2.1 Anche questo motivo è infondato e non merita di essere accolto perchè la Corte napoletana ha correttamente applicato la normativa di cui all’art. 1667 c.c., comma 3 e all’art. 2697 cod. civ.. Secondo la giurisprudenza di questa Corte, il riconoscimento dei vizi e delle difformità dell’opera e l’assunzione dell’impegno ad eliminarli implicano, non soltanto l’accettazione delle contestazioni e la rinuncia a far valere l’esonero dalla garanzia previsto dall’art. 1667 c.c., ma, determinano, altresì, l’assunzione di una nuova obbligazione, sempre di garanzia, diversa ed autonoma rispetto a quella originaria che non necessita di alcuna accettazione formale della controparte; cui attribuisce il medesimo diritto di agire per i vizi ormai "ex adverso" riconosciuti e, quindi, svincolato dal termine decadenziale e soggetto al solo termine prescrizionale ordinario (da ultimo sent. n. 19560 del 2009).

3. Con il terzo motivo il ricorrente lamenta la violazione o la falsa applicazione di norme di diritto, omessa, insufficiente o contraddittoria motivazione circa un punto decisivo della controversia.
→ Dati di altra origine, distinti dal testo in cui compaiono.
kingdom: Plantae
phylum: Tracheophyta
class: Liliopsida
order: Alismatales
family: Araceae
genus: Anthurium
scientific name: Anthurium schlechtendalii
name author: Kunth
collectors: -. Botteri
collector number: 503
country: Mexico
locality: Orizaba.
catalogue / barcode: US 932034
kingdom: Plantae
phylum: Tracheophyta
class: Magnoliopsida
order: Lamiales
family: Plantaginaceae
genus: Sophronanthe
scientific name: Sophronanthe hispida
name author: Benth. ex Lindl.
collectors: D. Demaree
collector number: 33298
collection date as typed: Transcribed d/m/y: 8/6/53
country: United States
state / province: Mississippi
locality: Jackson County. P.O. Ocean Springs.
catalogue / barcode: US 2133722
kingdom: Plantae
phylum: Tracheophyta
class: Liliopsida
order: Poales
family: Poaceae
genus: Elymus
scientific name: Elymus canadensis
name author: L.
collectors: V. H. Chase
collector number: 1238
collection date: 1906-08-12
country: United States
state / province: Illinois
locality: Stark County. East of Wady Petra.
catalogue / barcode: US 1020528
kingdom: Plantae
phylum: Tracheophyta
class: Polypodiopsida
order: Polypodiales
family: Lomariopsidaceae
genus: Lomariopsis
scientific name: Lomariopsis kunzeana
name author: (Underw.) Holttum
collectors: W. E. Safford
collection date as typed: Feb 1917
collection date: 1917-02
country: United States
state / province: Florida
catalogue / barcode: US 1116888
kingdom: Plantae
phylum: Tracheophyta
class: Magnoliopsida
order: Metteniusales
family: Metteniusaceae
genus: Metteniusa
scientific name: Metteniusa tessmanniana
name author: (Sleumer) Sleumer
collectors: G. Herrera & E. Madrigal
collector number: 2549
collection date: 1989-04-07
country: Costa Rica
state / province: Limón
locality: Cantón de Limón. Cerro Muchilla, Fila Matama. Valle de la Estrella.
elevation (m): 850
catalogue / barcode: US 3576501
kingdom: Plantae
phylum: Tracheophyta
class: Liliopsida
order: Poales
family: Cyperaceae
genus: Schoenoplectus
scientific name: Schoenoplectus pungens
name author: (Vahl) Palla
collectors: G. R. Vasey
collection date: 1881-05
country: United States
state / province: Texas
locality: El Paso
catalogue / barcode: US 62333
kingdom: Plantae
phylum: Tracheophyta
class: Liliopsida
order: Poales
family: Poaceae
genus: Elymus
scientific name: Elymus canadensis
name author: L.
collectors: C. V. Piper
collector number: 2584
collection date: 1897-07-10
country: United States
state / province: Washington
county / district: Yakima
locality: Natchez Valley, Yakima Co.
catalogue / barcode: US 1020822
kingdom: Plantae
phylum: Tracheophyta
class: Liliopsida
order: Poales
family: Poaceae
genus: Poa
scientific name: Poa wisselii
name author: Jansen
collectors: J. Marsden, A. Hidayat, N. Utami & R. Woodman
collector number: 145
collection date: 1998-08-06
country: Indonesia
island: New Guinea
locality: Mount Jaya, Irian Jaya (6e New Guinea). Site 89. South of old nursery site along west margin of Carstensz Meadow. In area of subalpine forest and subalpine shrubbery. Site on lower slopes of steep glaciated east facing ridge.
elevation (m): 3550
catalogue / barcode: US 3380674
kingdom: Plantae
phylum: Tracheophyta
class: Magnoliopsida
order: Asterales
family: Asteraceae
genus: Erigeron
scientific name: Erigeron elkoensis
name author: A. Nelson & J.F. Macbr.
Ritiene il ricorrente che la sentenza impugnata è illegittima e carente di motivazione anche in ordine alla quantificazione del danno, considerato che le spese necessarie per il ripristino dello stato dei luogo sono stati quantificati in Euro.

11.362,05 tenendo conto della fattura versata in atti emessa il (OMISSIS) dall’impresa Russo costruzione e, a dire della corte di merito, non contestata. Piuttosto, ritiene il ricorrente non risulta vero che la fattura delle riparazioni non sarebbe stata contestata in quanto nella parte finale del verbale di udienza del 9 aprile 2002 il procuratore dell’impresa Lo Conte impugnava la documentazione prodotta, laddove è affermato "impugna la documentazione (fattura) prodotta e si oppone alla sua ammissibilità, contesta la quantificazione dell’opera eseguita da controparte", adducendo che, anche, il CTU nella prima relazione escludeva l’esistenza di danni nell’appartamento sottostante.

3.1. Anche questo motivo non coglie nel segno e non può essere accolto perchè quanto riportato nel verbale di udienza indicato da L.C. non integrava gli estremi di una vera e propria contestazione della fattura, di cui si dice, considerato che non veniva censurato il contenuto, nè venivano evidenziati elementi che avrebbero potuto smentire la valenza probatoria del documento contabile.

In definitiva, il ricorso va rigettato e il ricorrente, in ragione del principio di soccombenza ex art. 91 c.p.c., condannato al pagamento delle spese del presente giudizio di cassazione, così come verranno liquidate con il dispositivo.

P.Q.M.

La Corte rigetta il ricorso e condanna il ricorrente al pagamento delle spese del presente giudizio di cassazione che liquida in Euro.

2000,00, oltre Euro. 200,00 per esborsi e, oltre, spese generali ed accessori come per legge.

Testo non ufficiale. La sola stampa del bollettino ufficiale ha carattere legale.